Exercise brief → Please give the number of lines in the records below where the word "position" occurs, and nothing else.

Entries shown →
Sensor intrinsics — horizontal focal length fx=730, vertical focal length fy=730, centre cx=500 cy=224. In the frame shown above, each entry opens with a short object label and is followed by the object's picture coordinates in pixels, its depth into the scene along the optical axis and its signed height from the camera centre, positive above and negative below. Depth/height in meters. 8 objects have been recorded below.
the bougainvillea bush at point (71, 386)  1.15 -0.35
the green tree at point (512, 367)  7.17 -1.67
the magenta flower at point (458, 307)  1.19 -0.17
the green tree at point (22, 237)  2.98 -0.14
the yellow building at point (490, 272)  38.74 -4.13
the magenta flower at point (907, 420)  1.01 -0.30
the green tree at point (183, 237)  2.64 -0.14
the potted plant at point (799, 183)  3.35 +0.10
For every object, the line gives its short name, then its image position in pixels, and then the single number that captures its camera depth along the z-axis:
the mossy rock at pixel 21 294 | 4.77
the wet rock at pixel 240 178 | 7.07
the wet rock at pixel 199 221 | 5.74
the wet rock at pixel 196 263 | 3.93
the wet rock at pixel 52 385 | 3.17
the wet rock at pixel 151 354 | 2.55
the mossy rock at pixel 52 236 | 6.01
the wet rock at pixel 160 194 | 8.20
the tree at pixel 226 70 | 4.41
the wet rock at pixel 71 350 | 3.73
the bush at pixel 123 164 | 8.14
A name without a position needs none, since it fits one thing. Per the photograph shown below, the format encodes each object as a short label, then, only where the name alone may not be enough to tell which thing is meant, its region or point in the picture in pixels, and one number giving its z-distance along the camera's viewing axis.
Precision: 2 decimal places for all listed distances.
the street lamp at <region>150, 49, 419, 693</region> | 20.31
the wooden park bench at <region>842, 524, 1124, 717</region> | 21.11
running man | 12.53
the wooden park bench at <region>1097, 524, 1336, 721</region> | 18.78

Answer to the exercise → 2